More private participation in transmission is good

The government’s plans to bid out Rs 26,000 crore worth of transmission projects, which the private sector can bid for, is good news. Though the sector has been thrown open for nearly a decade now, not too many projects have come up in the PPP mode or via the Independent Private Transmission Company (IPTC) model. The main reason why private players stay away—they have roughly invested $5-6 billion so far—is because the state-owned Power Grid Corporation is able to win most projects by bidding aggressively; its ability to borrow at much lower interest rates is cited as one reason why it has an edge. Also, since Power Grid operates on a cost-plus basis, it can acquire the necessary clearances even after awarding an EPC contract to a developer. However, the tariff-based competitive bidding model is designed such that private developers would need to have a bank-backed detailed project report (DPR) before they can bid, a process that is tedious and time-consuming. The pre-award preparation could take up to a year and that puts them at a disadvantage vis-a-vis Power Grid.

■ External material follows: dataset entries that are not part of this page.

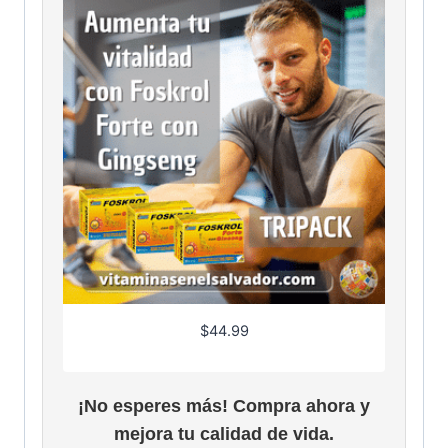
$
44.99
¡No esperes más! Compra ahora y
mejora tu calidad de vida.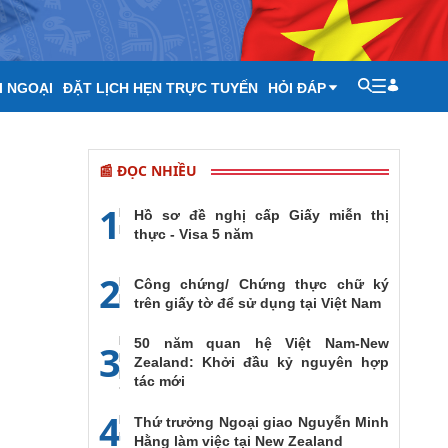
I NGOẠI
ĐẶT LỊCH HẸN TRỰC TUYẾN
HỎI ĐÁP
📰 ĐỌC NHIỀU
1
Hồ sơ đề nghị cấp Giấy miễn thị
thực - Visa 5 năm
2
Công chứng/ Chứng thực chữ ký
trên giấy tờ để sử dụng tại Việt Nam
50 năm quan hệ Việt Nam-New
3
Zealand: Khởi đầu kỷ nguyên hợp
tác mới
4
Thứ trưởng Ngoại giao Nguyễn Minh
Hằng làm việc tại New Zealand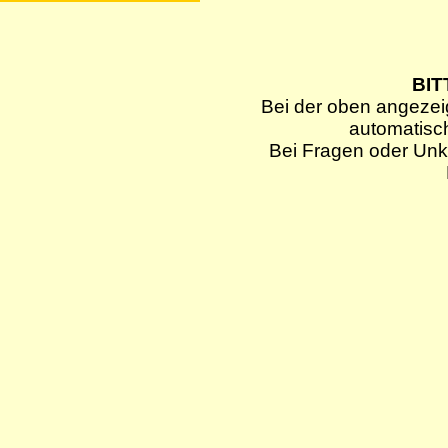
BIT
Bei der oben angezei
automatisc
Bei Fragen oder Unkl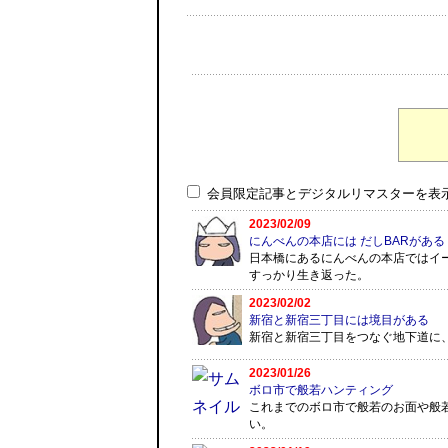
会員限定記事とデジタルリマスターを表
2023/02/09
にんべんの本店には だしBARがある
日本橋にあるにんべんの本店ではイ
すっかり生き返った。
2023/02/02
新宿と新宿三丁目には境目がある
新宿と新宿三丁目をつなぐ地下道に
2023/01/26
ボロ市で般若ハンティング
これまでのボロ市で般若のお面や般
い。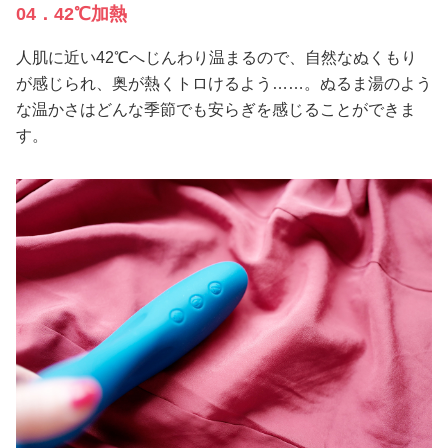
04．42℃加熱
人肌に近い42℃へじんわり温まるので、自然なぬくもり
が感じられ、奥が熱くトロけるよう……。ぬるま湯のよう
な温かさはどんな季節でも安らぎを感じることができま
す。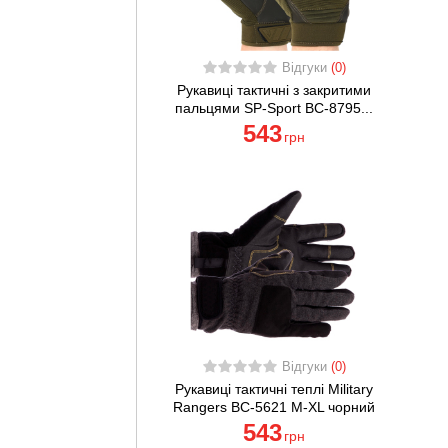
Відгуки
(0)
Рукавиці тактичні з закритими
пальцями SP-Sport BC-8795...
543
грн
Відгуки
(0)
Рукавиці тактичні теплі Military
Rangers BC-5621 M-XL чорний
543
грн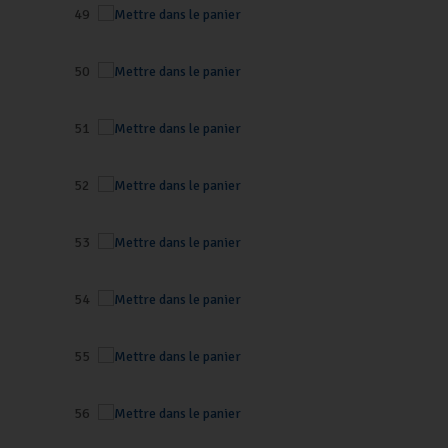
49
50
51
52
53
54
55
56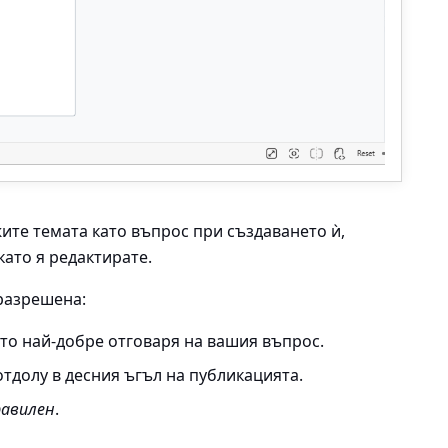
ите темата като въпрос при създаването ѝ,
като я редактирате.
 разрешена:
то най-добре отговаря на вашия въпрос.
отдолу в десния ъгъл на публикацията.
авилен
.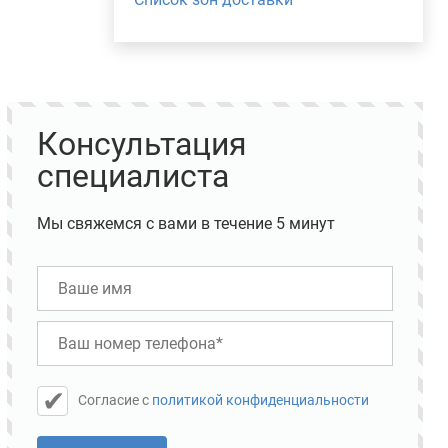
Консультация
специалиста
Мы свяжемся с вами в течение 5 минут
Cогласие с
политикой конфиденциальности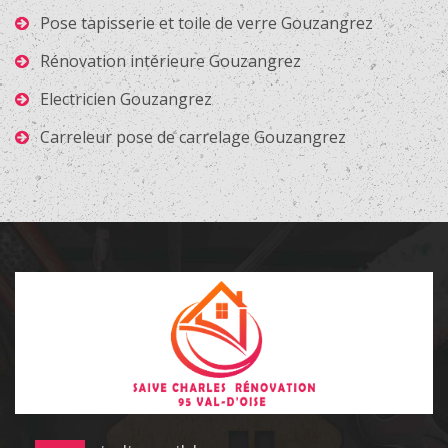
Pose tapisserie et toile de verre Gouzangrez
Rénovation intérieure Gouzangrez
Electricien Gouzangrez
Carreleur pose de carrelage Gouzangrez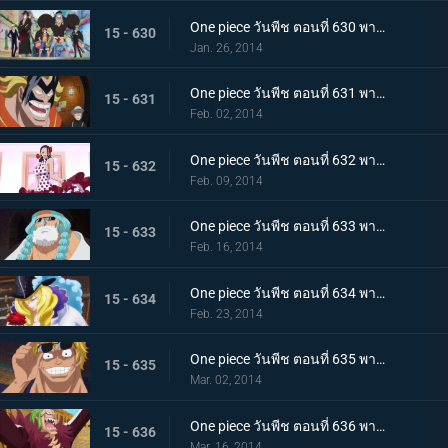
One piece วันพีช ตอนที่ 630 พากย์ไทย ออกผจญภัย! ประเทศแห่งความรัก และ ความรู้สึกแรงกล้า เดรสโรซ่า
15 - 630
Jan. 26, 2014
One piece วันพีช ตอนที่ 631 พากย์ไทย ความบ้าระห่ำที่คอร์ริด้า โคลอสเซียม
15 - 631
Feb. 02, 2014
One piece วันพีช ตอนที่ 632 พากย์ไทย รักสุดอันตราย สาวนักเต้นไวโอเล็ต
15 - 632
Feb. 09, 2014
One piece วันพีช ตอนที่ 633 พากย์ไทย นักสู้ลึกลับสุดแกร่ง! ลูซี่ออกโรงแล้ว
15 - 633
Feb. 16, 2014
One piece วันพีช ตอนที่ 634 พากย์ไทย คุณชายโจรสลัด คาเวนดิช
15 - 634
Feb. 23, 2014
One piece วันพีช ตอนที่ 635 พากย์ไทย ชะตาชักนำอีกครั้ง ไฮยีน่า เบลลามี่
15 - 635
Mar. 02, 2014
One piece วันพีช ตอนที่ 636 พากย์ไทย ชูเปอร์โนวา! บาร์โธโลมีโอ มนุษย์กินคน
15 - 636
Mar. 16, 2014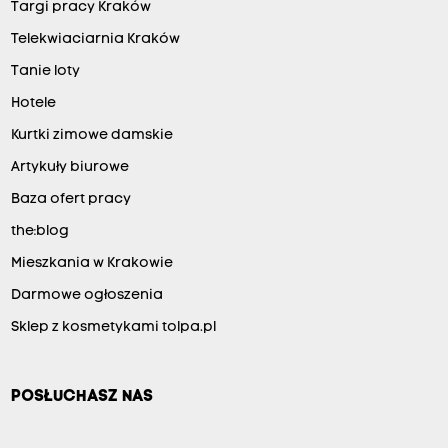
Targi pracy Kraków
Telekwiaciarnia Kraków
Tanie loty
Hotele
Kurtki zimowe damskie
Artykuły biurowe
Baza ofert pracy
the:blog
Mieszkania w Krakowie
Darmowe ogłoszenia
Sklep z kosmetykami tolpa.pl
POSŁUCHASZ NAS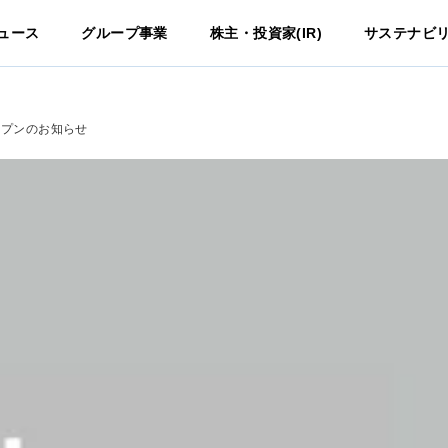
ュース
グループ事業
株主・投資家(IR)
サステナビ
オープンのお知らせ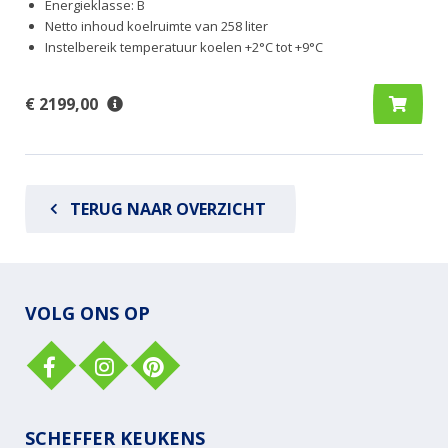
Energieklasse: B
Netto inhoud koelruimte van 258 liter
Instelbereik temperatuur koelen +2°C tot +9°C
€ 2199,00
TERUG NAAR OVERZICHT
VOLG ONS OP
SCHEFFER KEUKENS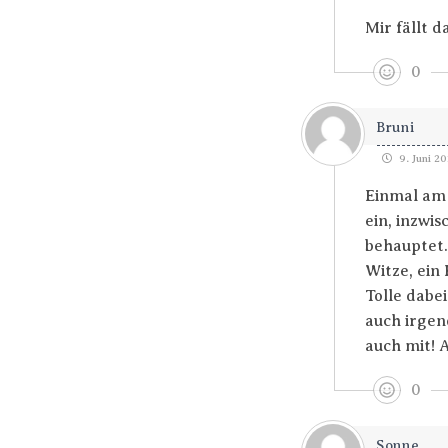
Mir fällt d
0
Bruni
9. Juni 20
Einmal am 
ein, inzwi
behauptet.
Witze, ein
Tolle dabei
auch irgen
auch mit! 
0
Sonne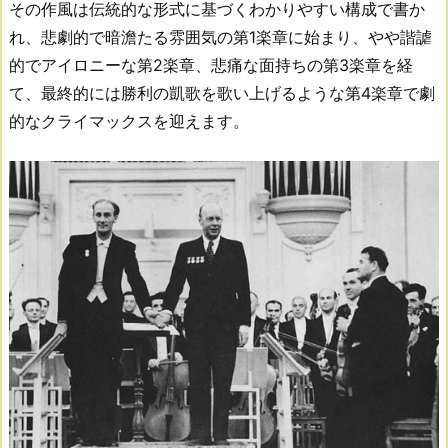
その作風は伝統的な形式に基づくわかりやすい構成で書か
れ、悲劇的で暗澹たる雰囲気の第1楽章に始まり、やや諧謔
的でアイロニーな第2楽章、悲痛な面持ちの第3楽章を経
て、最終的には勝利の凱歌を歌い上げるような第4楽章で劇
的なクライマックスを迎えます。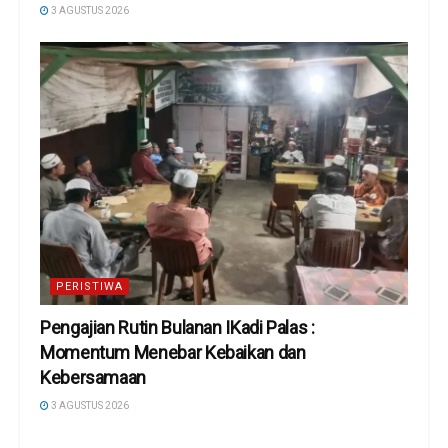
3 AGUSTUS 2026
PERISTIWA
Pengajian Rutin Bulanan IKadi Palas :
Momentum Menebar Kebaikan dan
Kebersamaan
3 AGUSTUS 2026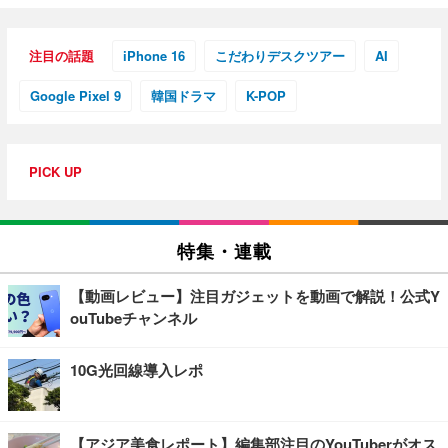
注目の話題
iPhone 16
こだわりデスクツアー
AI
Google Pixel 9
韓国ドラマ
K-POP
PICK UP
特集・連載
【動画レビュー】注目ガジェットを動画で解説！公式Y
ouTubeチャンネル
10G光回線導入レポ
【アジア美食レポート】編集部注目のYouTuberがオス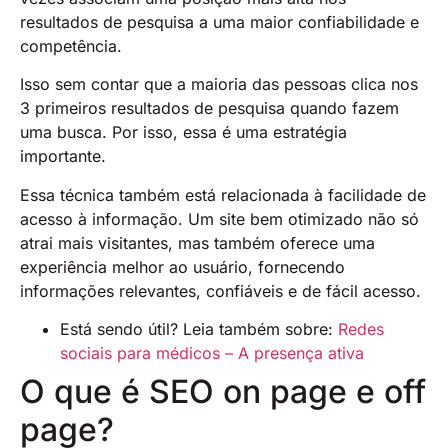
resultados de pesquisa a uma maior confiabilidade e
competência.
Isso sem contar que a maioria das pessoas clica nos
3 primeiros resultados de pesquisa quando fazem
uma busca. Por isso, essa é uma estratégia
importante.
Essa técnica também está relacionada à facilidade de
acesso à informação. Um site bem otimizado não só
atrai mais visitantes, mas também oferece uma
experiência melhor ao usuário, fornecendo
informações relevantes, confiáveis e de fácil acesso.
Está sendo útil? Leia também sobre:
Redes
sociais para médicos – A presença ativa
O que é SEO on page e off
page?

The government has also been lethargic in bidding out projects—in 2011, a dozen or so transmission projects were identified for implementation by the private sector, but due to delays in the bidding process, some of the projects were handed over to Power Grid. The CERC has, on occasion, pulled up government agencies for their tardiness in bidding out projects, but that doesn’t seem to have helped. While adequate supplies of coal are critical for the power sector to function efficiently, so is adequate transmission capacity; as experts point out, the southern states would not have been so badly impacted by the shortage of power, resulting from the drop in the production of gas at the KGD6 basin, had they been able to access power from other states. Private sector players can be encouraged by giving them speedier clearances and helping them acquire the land needed for sub-stations; since the transmission business isn’t exposed to commodity prices and payments are reasonably secured, developers are satisfied with returns even though they are lower than those from generation. Indeed, should the government help with speedier clearances, the time needed for construction can be shortened, and even foreign players might be interested in participating. Industry watchers estimate that around R40,000-50,000 crore of investments will be needed annually to grow the transmission capacity—close to 13,000km of lines are slated for completion during the 12th Plan period—so there is plenty of business for the private sector should the process be speeded up.